US House committee passes bill aimed at streamlining offshore permitting
The US House Natural Resources Committee approved a measure that aims to streamline offshore oil and gas producers’ applications for incidental harassment authorizations not directly related to exploration and production. H.R. 3133 passed by voice vote on Jan. 10 after two amendments proposed by Democrats on the committee were defeated.
The bill, which Rep. Mike Johnson (R-La.) introduced on June 29, 2017, would amend portions of the 1972 Marine Mammal Protection Act. It specifically would exempt an authorized taking—the accidental killing of a fish or mammal—from prohibition under Section 9 of the 1973 Endangered Species Act.
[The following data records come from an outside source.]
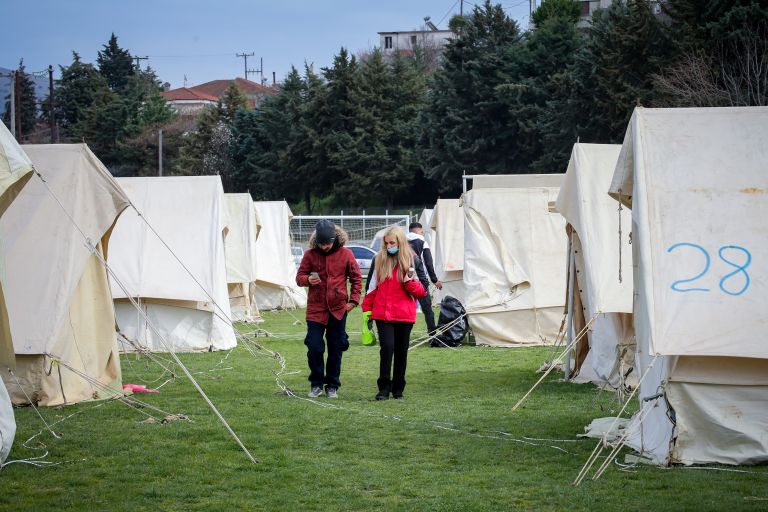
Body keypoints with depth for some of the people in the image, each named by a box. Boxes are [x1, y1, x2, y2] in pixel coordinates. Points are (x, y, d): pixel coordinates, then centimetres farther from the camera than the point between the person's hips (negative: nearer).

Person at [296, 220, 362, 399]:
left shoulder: (345, 254, -1)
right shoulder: (310, 254, -1)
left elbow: (356, 278, 7)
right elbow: (299, 277, 5)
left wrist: (353, 300, 0)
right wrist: (308, 280, -18)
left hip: (338, 309, 0)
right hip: (315, 308, 0)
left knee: (336, 349, 6)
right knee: (314, 348, -5)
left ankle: (332, 386, 18)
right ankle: (316, 384, 12)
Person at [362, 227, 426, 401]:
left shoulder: (411, 261, 1)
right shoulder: (380, 260, 8)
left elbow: (421, 292, 2)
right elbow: (373, 286, 17)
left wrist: (410, 281, -16)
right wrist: (367, 308, 15)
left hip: (404, 314, 0)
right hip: (383, 313, 0)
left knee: (401, 351, 6)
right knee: (387, 347, -13)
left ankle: (398, 388, 17)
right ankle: (384, 388, -8)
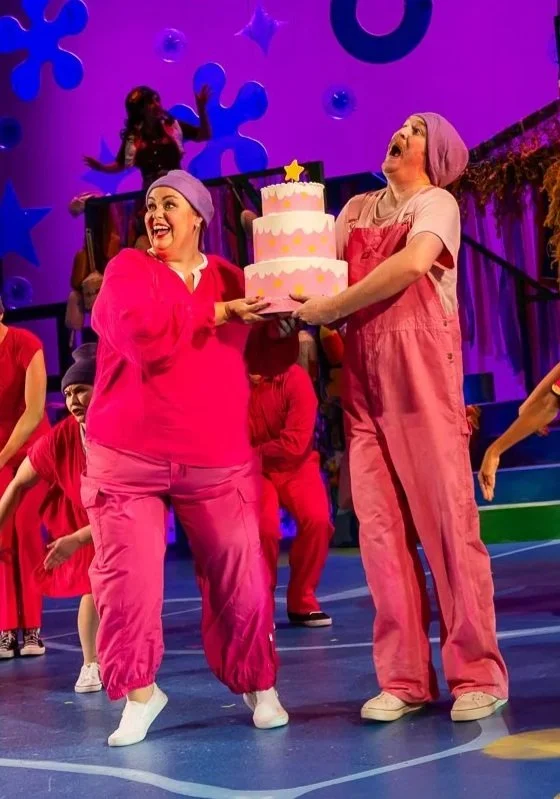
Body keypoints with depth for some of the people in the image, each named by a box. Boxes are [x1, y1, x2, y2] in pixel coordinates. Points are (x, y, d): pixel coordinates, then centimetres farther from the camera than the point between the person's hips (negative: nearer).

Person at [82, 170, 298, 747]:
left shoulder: (230, 279, 10)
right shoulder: (128, 270, 0)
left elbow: (265, 358, 16)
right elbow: (141, 335, -20)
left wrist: (285, 326, -4)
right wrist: (220, 313, -16)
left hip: (218, 461, 2)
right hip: (126, 457, -2)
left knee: (238, 576, 2)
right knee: (127, 577, -2)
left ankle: (258, 685, 22)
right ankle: (139, 692, 17)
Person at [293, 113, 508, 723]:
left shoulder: (437, 202, 4)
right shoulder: (356, 209, 22)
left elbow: (412, 264, -15)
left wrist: (330, 309, -12)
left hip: (420, 369, -5)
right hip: (362, 373, 5)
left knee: (447, 517, -6)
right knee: (380, 525, 0)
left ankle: (477, 674, -1)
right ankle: (403, 678, 5)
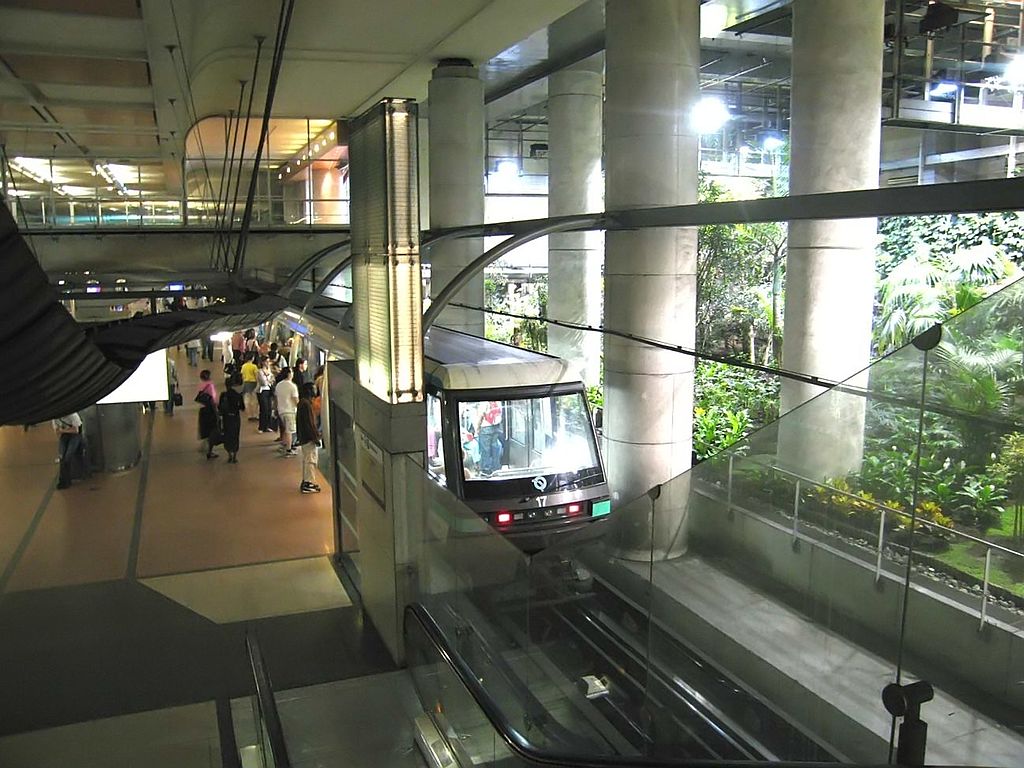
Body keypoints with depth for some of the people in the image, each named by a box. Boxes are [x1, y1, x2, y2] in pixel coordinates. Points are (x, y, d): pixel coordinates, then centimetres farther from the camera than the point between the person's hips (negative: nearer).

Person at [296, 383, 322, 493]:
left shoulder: (301, 403, 12)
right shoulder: (306, 404, -19)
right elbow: (310, 423, -21)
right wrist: (316, 437, -17)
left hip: (303, 437, 10)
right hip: (309, 438, -10)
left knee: (306, 460, 17)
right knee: (311, 460, -5)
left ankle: (305, 481, 24)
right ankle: (308, 484, -2)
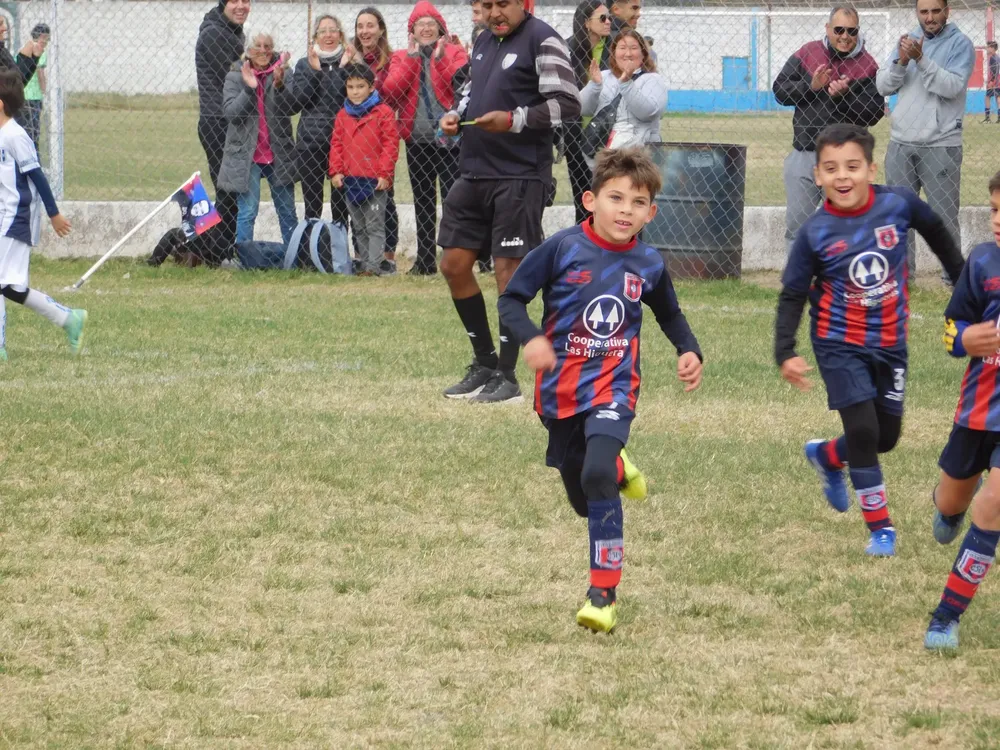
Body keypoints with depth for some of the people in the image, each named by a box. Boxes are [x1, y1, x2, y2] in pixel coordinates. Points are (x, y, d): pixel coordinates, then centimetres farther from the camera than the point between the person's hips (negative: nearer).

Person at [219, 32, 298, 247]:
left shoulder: (283, 73, 4)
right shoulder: (236, 76, 3)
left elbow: (291, 107, -9)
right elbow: (230, 111, -8)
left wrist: (279, 85, -26)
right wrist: (249, 88, -21)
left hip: (278, 154, 2)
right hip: (246, 155, -2)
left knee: (287, 212, 7)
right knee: (247, 211, -5)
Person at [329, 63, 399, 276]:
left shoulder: (383, 113, -5)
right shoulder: (343, 115, 11)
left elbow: (390, 145, -7)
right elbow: (336, 144, 11)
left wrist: (384, 173, -11)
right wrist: (336, 171, 1)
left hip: (375, 181, -6)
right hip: (350, 180, 6)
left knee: (374, 225, -5)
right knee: (359, 227, 11)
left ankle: (373, 265, -8)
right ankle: (365, 263, 17)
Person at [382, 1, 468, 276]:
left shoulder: (454, 52, 3)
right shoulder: (401, 57, 11)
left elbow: (460, 85, -13)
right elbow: (390, 90, -6)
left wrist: (440, 59, -20)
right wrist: (411, 58, -10)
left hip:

“Washington bureaucrats should never have the authority to halt coastal initiatives based on their own politically biased agendas. Yet many permit approvals are prolonged, including coastal restoration efforts and critical naval operations, specifically for that reason,” Johnson said following the vote to send the measure to the House floor.
“Dogma and outdated federal mandates are stalling beneficial conservation and economic development activities,” said Rep. Rob Bishop (R-Utah), the committee’s chairman. “This bill establishes accountability within the bureaucracy and reconciles conflicting federal requirements to make the law work better for people and the environment.”
Ranking Minority Member Raul M. Grijalva (D-Ariz.) called the measure “a dangerous bill that was solely written to fulfill the oil and gas industries wish list” and vowed to oppose it further if it comes before the full House.
“No one supports this bill other than big industries that will profit from more drilling,” Grijalva said. “Republicans should be listening to the scientists who support keeping the Marine Mammal Protection Act in place, the coastal communities who oppose opening our oceans to drilling, and the government officials who say this will add undue burden on the federal agencies.”
The committee approved Johnson’s bill less than a week after the Government Accountability Office publicly released findings that both the National Marine Fisheries Service and US Fish & Wildlife Service need to better explain how they conduct incidental harassment permit reviews for offshore oil and gas geologic and geophysical surveys to meet the US Bureau of Ocean Energy Management’s 120-day deadline.
GAO investigators found that NMFS, which is part of the US Department of Commerce’s National Oceanic and Atmospheric Administration, could not provide accurate dates on when the agency deems an application adequate and complete, while FWS, a US Department of the Interior agency like BOEM, does not even record the information.